Check every line of the entries for the string "this" and return the ones that contain it.

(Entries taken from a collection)
========================
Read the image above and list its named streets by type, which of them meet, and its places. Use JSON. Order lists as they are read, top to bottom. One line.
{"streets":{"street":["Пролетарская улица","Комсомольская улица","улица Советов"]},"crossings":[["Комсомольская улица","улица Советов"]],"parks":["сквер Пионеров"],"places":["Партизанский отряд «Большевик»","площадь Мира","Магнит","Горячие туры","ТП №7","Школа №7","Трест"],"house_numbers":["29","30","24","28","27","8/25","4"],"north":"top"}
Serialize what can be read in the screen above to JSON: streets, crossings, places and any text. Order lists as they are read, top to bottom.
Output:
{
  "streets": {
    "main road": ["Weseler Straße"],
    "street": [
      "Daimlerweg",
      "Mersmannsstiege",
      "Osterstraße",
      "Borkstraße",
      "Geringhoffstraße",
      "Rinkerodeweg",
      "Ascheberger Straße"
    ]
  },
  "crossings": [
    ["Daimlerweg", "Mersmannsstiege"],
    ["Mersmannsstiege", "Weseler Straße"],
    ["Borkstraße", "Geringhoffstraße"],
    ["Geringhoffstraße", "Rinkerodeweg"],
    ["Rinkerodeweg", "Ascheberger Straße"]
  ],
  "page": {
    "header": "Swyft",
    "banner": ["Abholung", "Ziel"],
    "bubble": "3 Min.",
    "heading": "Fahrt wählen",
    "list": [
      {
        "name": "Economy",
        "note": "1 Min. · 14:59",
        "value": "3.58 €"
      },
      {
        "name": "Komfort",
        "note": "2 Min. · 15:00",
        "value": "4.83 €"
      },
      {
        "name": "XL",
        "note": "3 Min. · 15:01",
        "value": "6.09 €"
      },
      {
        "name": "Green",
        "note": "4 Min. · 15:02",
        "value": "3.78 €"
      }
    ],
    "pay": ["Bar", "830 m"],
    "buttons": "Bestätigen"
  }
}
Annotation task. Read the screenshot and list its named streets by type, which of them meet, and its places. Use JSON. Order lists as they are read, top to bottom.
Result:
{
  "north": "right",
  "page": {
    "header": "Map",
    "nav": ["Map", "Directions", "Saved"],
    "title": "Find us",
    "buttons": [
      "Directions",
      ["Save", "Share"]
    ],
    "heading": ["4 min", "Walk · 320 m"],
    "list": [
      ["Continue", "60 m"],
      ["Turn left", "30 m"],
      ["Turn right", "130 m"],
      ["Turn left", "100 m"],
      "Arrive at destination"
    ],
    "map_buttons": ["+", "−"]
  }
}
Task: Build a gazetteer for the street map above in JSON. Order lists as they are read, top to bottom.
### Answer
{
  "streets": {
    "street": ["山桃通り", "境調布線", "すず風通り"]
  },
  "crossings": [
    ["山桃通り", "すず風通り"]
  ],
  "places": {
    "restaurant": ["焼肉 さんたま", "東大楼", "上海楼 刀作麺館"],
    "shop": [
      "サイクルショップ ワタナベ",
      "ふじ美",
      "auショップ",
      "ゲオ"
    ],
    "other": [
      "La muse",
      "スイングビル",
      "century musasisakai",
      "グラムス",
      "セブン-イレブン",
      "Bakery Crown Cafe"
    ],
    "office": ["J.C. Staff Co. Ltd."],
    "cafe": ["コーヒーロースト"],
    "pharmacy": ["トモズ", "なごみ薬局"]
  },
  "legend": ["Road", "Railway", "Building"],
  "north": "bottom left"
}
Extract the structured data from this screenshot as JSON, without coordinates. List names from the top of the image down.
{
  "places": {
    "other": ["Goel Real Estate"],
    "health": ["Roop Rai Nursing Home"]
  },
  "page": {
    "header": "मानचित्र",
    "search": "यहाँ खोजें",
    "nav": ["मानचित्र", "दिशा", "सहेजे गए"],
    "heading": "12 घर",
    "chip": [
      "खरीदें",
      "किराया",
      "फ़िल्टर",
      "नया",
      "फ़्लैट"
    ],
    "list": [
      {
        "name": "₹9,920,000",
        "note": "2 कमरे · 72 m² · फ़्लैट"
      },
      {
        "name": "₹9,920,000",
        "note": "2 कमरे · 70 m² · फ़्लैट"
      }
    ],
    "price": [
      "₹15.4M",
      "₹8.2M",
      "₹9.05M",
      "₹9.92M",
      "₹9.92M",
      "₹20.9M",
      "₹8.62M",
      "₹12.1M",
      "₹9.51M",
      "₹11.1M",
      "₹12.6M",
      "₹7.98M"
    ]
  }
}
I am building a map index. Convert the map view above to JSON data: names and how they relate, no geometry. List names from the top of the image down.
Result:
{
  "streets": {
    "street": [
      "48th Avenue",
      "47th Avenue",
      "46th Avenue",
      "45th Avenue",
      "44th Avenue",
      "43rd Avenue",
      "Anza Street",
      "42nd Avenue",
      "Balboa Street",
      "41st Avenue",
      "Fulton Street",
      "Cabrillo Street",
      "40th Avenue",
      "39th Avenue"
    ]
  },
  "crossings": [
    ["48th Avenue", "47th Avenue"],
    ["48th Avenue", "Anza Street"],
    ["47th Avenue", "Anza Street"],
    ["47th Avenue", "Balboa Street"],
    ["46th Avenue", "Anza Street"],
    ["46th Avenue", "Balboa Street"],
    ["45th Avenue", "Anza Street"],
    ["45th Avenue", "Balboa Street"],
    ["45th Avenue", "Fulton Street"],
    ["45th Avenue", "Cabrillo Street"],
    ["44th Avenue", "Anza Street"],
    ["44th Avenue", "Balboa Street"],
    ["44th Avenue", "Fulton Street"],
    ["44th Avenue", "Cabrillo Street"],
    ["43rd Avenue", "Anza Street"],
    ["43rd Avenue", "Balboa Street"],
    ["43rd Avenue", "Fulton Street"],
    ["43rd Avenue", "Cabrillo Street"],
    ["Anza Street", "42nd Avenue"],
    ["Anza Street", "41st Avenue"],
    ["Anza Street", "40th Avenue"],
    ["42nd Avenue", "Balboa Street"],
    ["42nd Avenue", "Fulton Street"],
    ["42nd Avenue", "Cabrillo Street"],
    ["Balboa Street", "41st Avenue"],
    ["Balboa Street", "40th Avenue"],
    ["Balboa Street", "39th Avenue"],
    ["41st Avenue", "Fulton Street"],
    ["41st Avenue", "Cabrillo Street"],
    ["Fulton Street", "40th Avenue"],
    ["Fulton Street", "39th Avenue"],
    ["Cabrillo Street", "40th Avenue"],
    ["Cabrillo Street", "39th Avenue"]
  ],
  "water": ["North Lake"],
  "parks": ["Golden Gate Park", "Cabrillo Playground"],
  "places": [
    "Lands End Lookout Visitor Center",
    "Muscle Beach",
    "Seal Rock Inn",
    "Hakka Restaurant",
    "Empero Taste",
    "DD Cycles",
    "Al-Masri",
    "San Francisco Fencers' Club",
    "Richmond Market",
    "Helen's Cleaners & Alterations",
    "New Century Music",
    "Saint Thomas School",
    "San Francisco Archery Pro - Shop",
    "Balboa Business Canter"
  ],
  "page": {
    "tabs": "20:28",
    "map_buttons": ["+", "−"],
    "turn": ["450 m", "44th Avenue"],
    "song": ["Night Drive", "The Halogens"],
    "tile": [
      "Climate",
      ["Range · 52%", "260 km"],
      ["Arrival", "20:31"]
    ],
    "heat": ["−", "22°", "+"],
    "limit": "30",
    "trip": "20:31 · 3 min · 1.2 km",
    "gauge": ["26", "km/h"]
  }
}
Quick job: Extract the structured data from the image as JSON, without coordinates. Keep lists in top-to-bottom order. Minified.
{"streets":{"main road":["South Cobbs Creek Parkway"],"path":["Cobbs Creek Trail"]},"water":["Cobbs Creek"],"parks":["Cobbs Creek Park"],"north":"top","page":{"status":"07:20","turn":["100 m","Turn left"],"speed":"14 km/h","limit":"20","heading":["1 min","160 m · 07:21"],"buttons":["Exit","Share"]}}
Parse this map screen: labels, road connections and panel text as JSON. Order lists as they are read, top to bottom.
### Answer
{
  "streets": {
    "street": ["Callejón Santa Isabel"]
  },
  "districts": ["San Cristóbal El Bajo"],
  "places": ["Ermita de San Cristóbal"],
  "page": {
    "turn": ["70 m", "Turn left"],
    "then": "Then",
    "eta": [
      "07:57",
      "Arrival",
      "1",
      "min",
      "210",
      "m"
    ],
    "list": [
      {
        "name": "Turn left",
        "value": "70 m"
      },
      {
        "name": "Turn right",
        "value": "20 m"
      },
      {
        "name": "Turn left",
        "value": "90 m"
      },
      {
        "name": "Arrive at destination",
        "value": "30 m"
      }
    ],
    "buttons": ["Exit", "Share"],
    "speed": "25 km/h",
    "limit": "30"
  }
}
========================
● Solution:
Extract the structured data from this screenshot as JSON, without coordinates. List names from the top of the image down.
Parse this map screen: labels, road connections and panel text as JSON. Order lists as they are read, top to bottom.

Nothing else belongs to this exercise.